## What this task involves
Lines with the string "wrist" must each be copied from the listing.

## Records

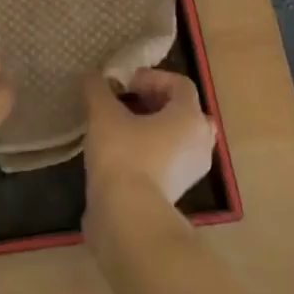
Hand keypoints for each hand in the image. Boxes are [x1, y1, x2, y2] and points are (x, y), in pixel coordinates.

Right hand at [83, 68, 214, 205]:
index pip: (180, 85)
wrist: (128, 217)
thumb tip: (93, 76)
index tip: (124, 83)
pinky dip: (151, 152)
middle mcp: (200, 142)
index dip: (152, 77)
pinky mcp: (178, 192)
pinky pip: (169, 161)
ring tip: (121, 128)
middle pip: (183, 111)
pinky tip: (122, 154)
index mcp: (189, 117)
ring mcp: (192, 170)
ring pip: (177, 138)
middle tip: (126, 102)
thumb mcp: (103, 114)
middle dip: (155, 102)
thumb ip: (98, 89)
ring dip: (153, 128)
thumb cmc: (123, 155)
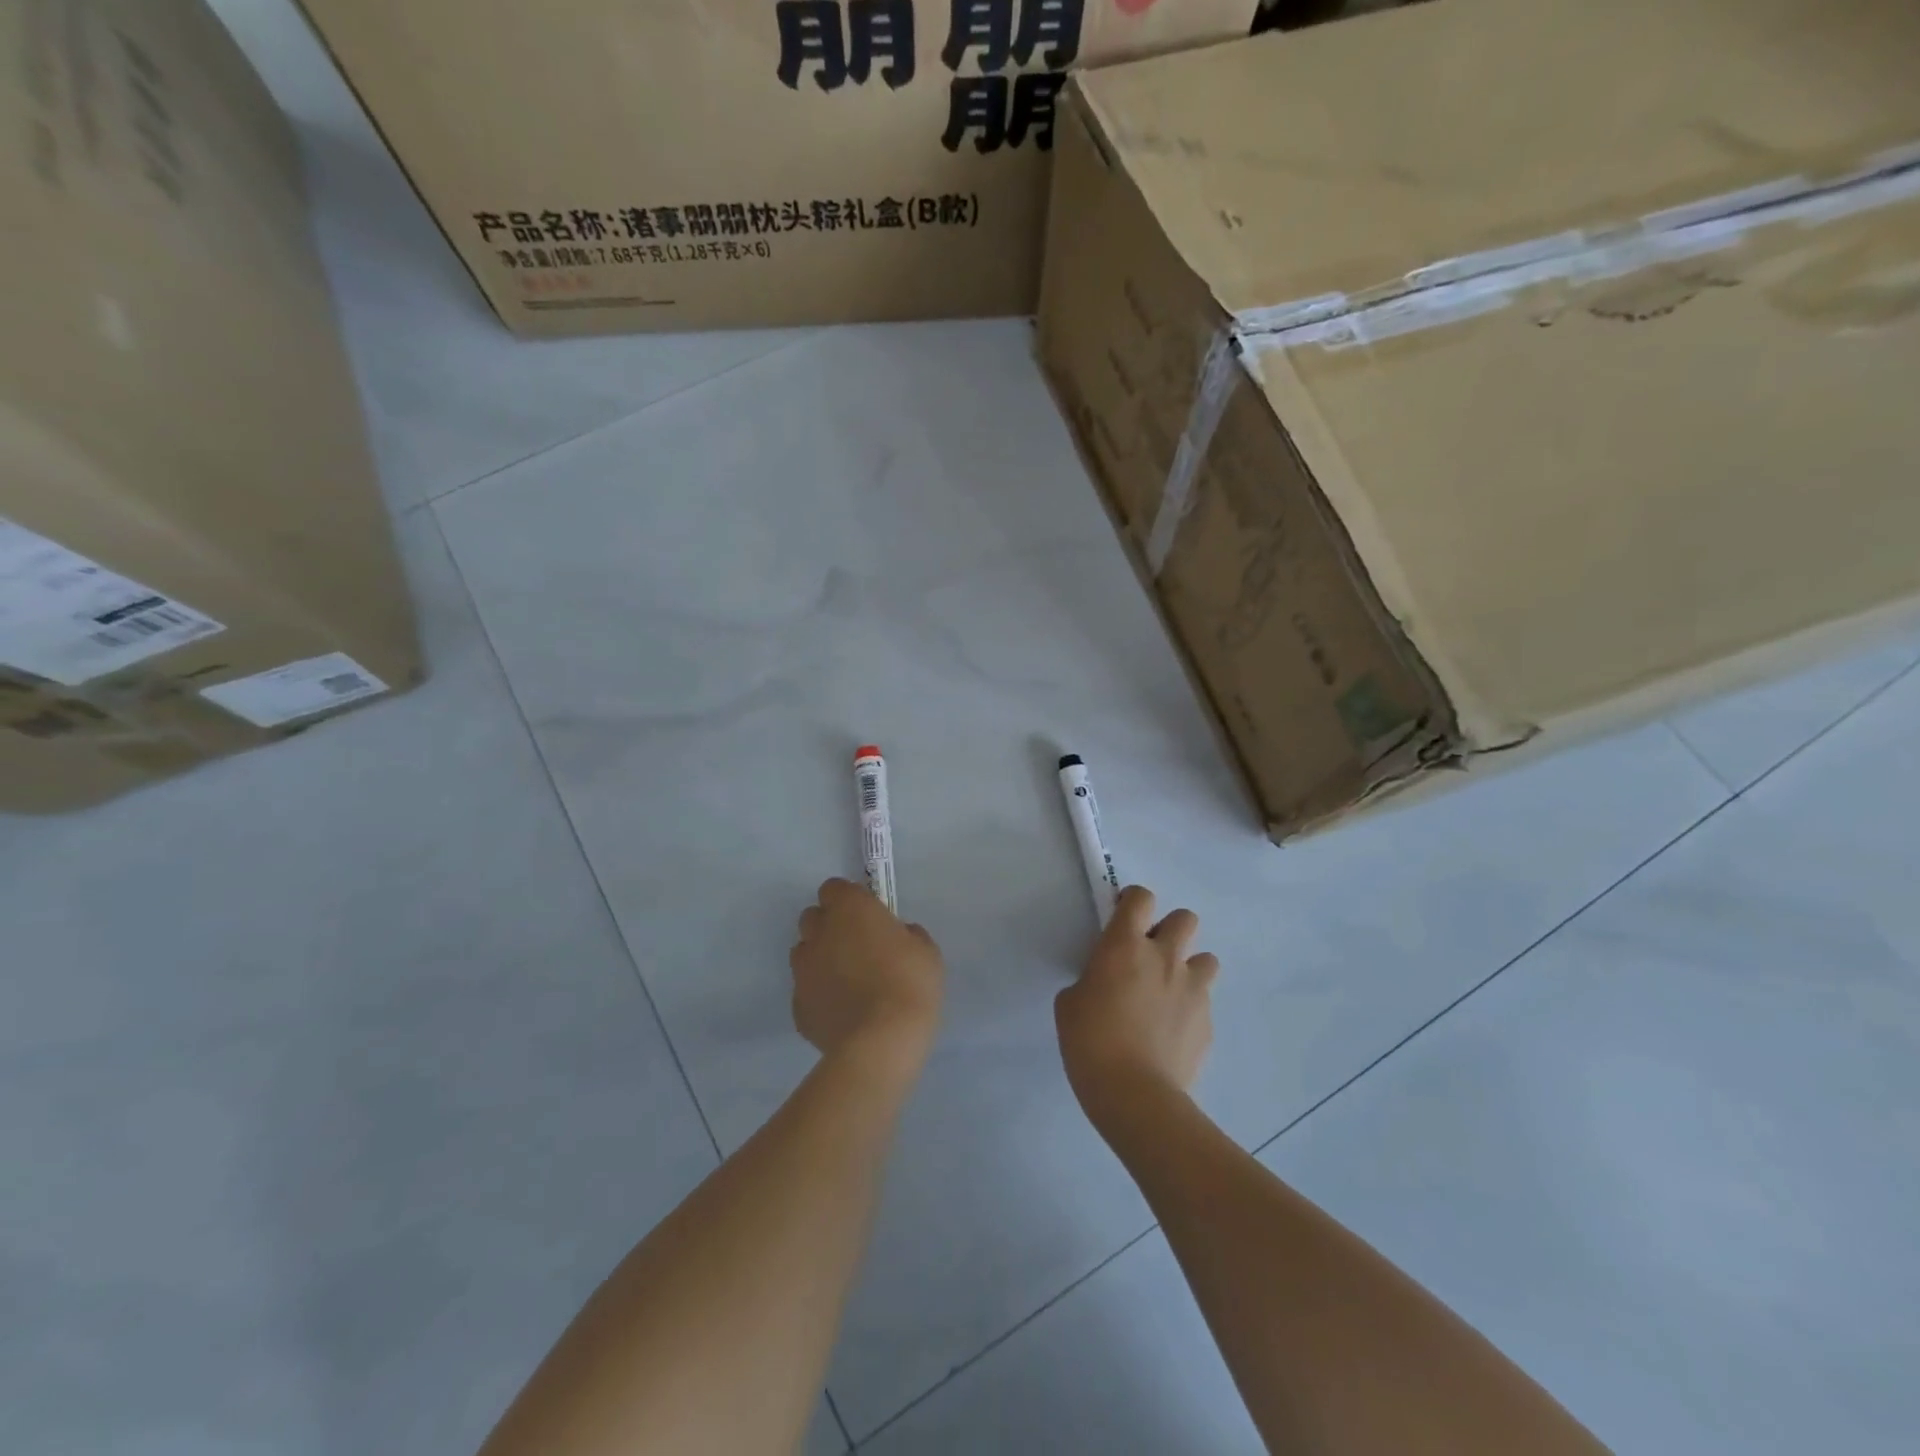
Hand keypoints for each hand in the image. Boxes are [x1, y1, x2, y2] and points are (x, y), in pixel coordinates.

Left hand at [790, 878, 944, 1076]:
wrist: (881, 1042)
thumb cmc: (909, 983)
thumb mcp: (926, 950)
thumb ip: (906, 934)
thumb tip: (898, 936)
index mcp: (849, 909)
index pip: (834, 888)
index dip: (848, 900)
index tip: (867, 916)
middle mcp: (819, 932)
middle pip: (813, 917)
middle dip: (830, 926)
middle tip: (857, 946)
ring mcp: (803, 970)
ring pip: (804, 953)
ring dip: (821, 959)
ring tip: (848, 981)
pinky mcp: (798, 1006)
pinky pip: (806, 991)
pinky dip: (820, 995)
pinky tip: (843, 1011)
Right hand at [1055, 885, 1218, 1127]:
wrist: (1135, 1094)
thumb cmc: (1090, 1041)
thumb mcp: (1071, 1002)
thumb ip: (1092, 980)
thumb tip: (1105, 984)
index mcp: (1125, 945)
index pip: (1141, 897)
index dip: (1133, 902)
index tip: (1123, 919)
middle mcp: (1165, 957)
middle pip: (1185, 918)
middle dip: (1171, 930)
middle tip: (1151, 956)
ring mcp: (1192, 989)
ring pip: (1206, 959)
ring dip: (1189, 969)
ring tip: (1170, 994)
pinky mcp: (1208, 1022)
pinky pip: (1203, 1002)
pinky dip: (1190, 1009)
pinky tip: (1172, 1033)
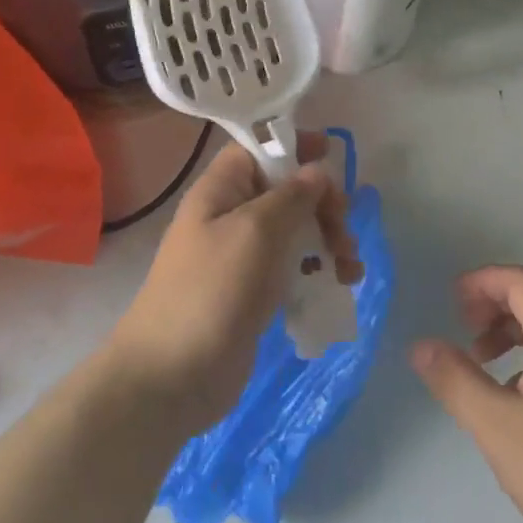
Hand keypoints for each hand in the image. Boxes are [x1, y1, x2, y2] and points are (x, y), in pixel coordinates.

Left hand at [108, 133, 360, 433]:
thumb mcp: (256, 230)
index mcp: (221, 192)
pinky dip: (321, 271)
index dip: (292, 144)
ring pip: (297, 232)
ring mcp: (245, 259)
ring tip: (349, 268)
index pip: (257, 149)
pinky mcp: (257, 294)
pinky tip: (341, 285)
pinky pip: (295, 268)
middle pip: (287, 192)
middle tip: (342, 229)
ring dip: (330, 242)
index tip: (331, 153)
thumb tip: (317, 171)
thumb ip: (292, 196)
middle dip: (323, 205)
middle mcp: (232, 218)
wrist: (173, 377)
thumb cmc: (212, 291)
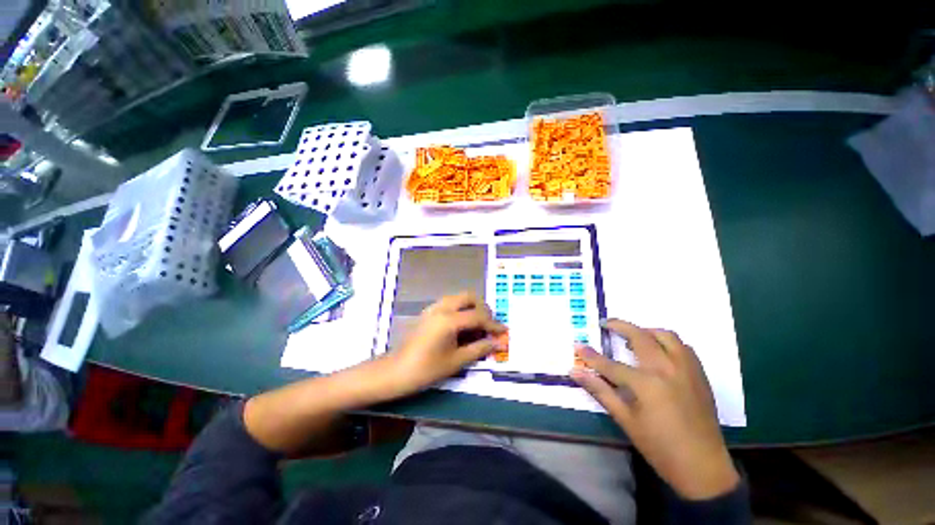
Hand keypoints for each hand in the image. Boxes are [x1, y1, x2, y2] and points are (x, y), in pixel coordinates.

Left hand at [386, 292, 505, 396]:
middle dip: (483, 309)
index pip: (478, 316)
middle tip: (489, 326)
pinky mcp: (428, 312)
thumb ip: (479, 348)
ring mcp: (433, 308)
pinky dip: (460, 309)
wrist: (395, 372)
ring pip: (458, 297)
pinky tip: (462, 326)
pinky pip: (449, 303)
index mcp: (449, 319)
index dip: (493, 324)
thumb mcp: (456, 361)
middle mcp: (441, 307)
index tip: (503, 332)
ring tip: (477, 326)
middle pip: (469, 297)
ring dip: (471, 307)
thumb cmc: (426, 369)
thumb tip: (499, 343)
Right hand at [571, 319, 738, 499]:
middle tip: (605, 324)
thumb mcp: (626, 420)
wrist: (703, 468)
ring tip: (633, 336)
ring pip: (665, 335)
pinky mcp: (700, 374)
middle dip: (619, 326)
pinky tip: (659, 351)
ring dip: (645, 331)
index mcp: (647, 384)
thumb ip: (600, 391)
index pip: (610, 364)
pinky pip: (683, 347)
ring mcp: (687, 369)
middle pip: (640, 337)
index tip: (577, 345)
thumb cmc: (660, 447)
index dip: (591, 355)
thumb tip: (575, 372)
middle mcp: (667, 369)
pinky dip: (667, 342)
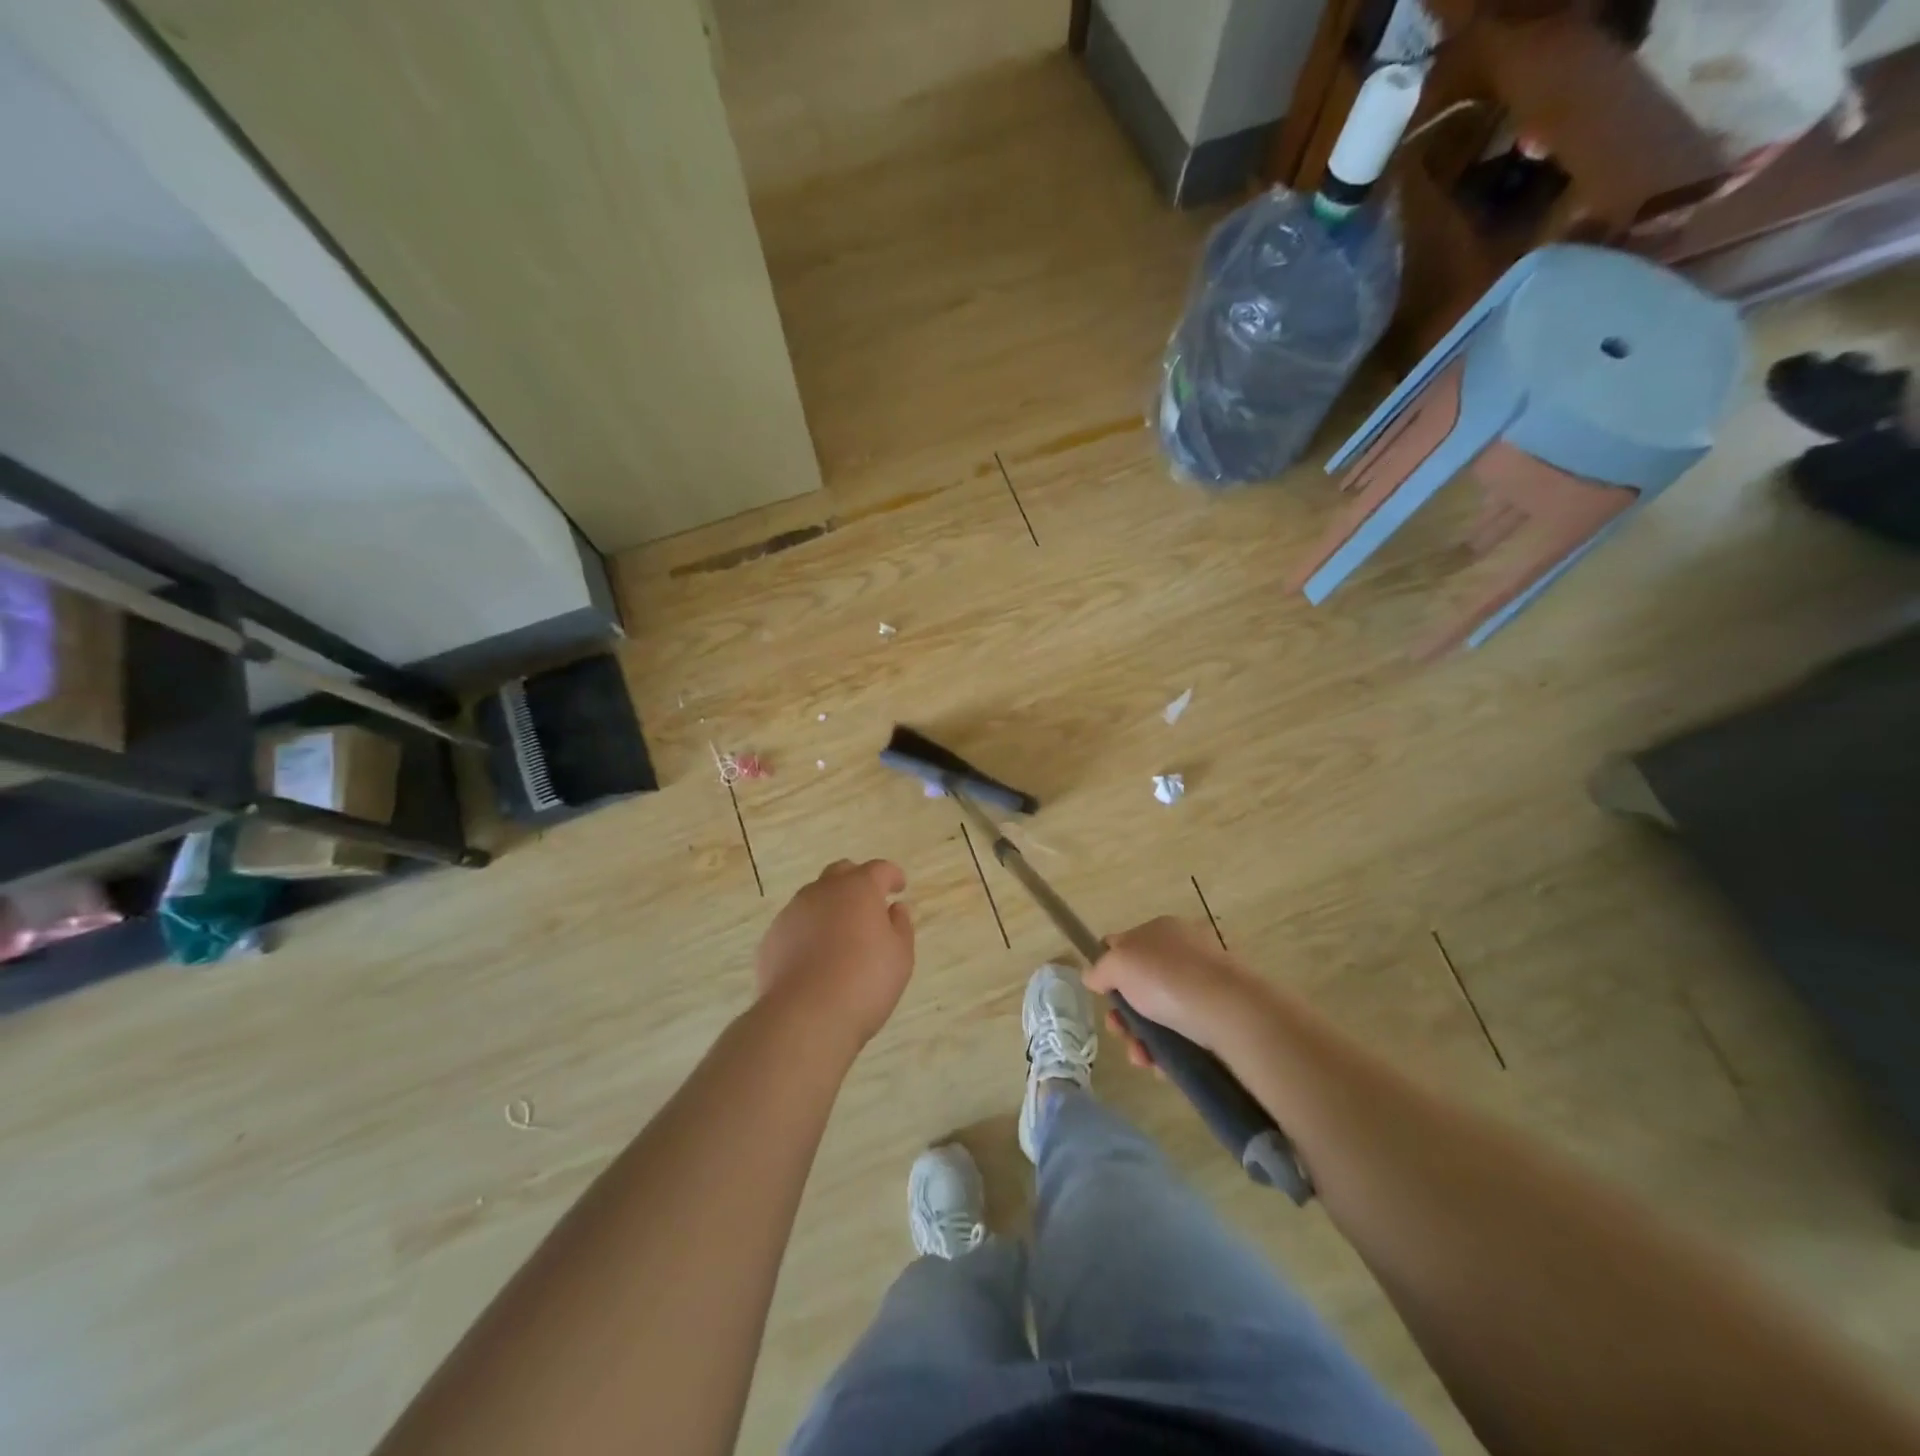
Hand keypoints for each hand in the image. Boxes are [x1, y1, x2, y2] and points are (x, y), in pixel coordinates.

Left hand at [756, 859, 914, 1046]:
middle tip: (869, 904)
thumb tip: (894, 909)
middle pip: (841, 873)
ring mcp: (792, 913)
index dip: (891, 875)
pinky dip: (808, 932)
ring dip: (830, 907)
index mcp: (858, 889)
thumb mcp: (900, 956)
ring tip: (840, 936)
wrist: (805, 1017)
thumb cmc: (865, 982)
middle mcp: (822, 892)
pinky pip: (795, 925)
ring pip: (814, 898)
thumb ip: (900, 926)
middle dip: (856, 882)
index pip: (878, 869)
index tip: (899, 887)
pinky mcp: (771, 938)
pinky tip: (814, 958)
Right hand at [1085, 916, 1265, 1063]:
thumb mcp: (1118, 964)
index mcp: (1161, 929)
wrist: (1228, 1012)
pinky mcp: (1217, 1017)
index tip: (1102, 994)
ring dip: (1140, 1037)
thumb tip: (1093, 976)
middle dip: (1122, 1013)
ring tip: (1140, 1057)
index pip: (1124, 943)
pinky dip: (1165, 1049)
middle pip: (1138, 984)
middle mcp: (1183, 952)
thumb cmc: (1166, 978)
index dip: (1107, 968)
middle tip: (1118, 1030)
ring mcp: (1202, 985)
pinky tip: (1159, 1064)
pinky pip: (1181, 1033)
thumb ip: (1099, 969)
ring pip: (1158, 1013)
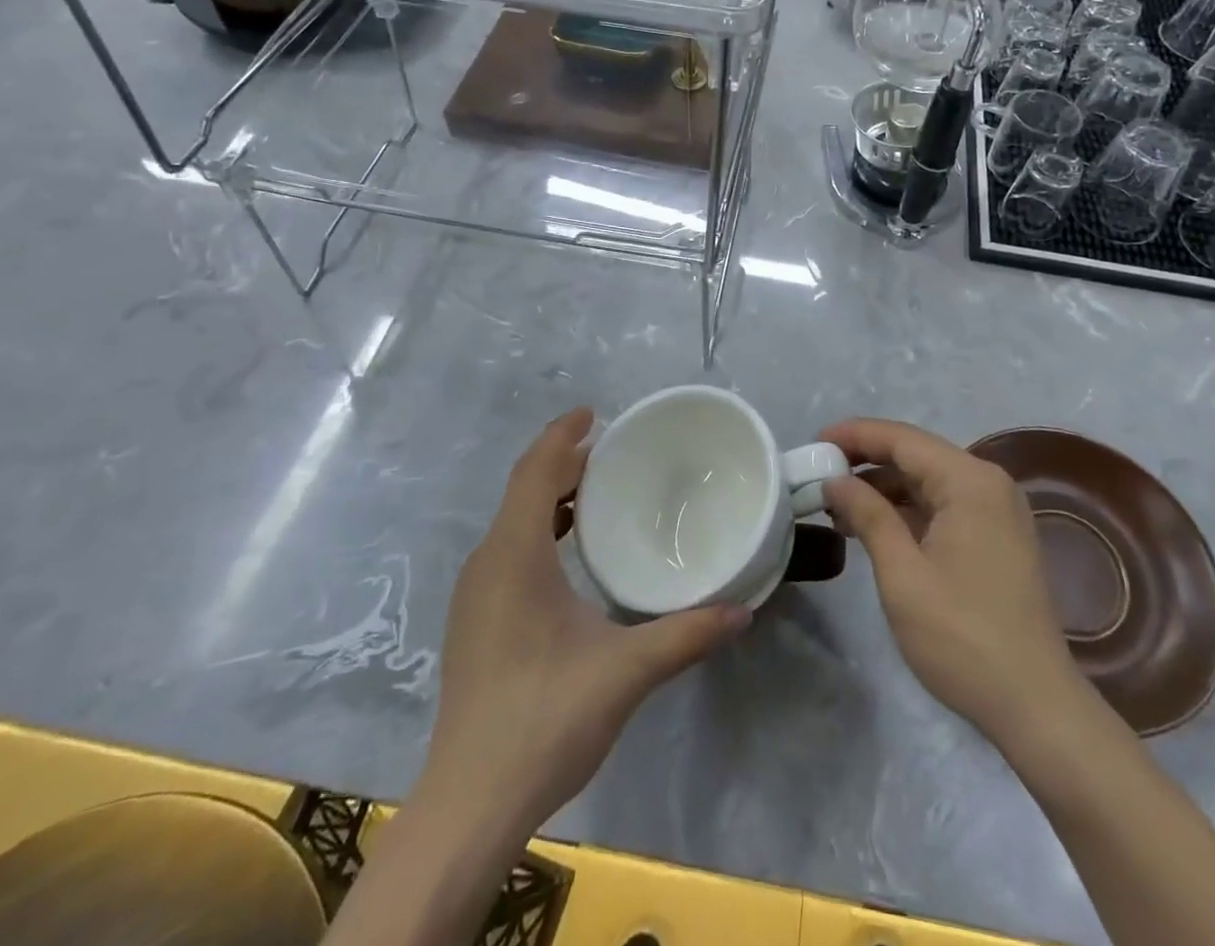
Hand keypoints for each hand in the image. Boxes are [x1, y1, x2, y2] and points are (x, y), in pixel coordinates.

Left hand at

## The answer
wrist: (128, 217)
wrist: (881, 1042)
wrist: (1135, 1094)
wrist: (173, 377)
wrist: (395, 372)
wrist: (703, 468)
wrist: (805, 1017)
wrist: (1228, 1012)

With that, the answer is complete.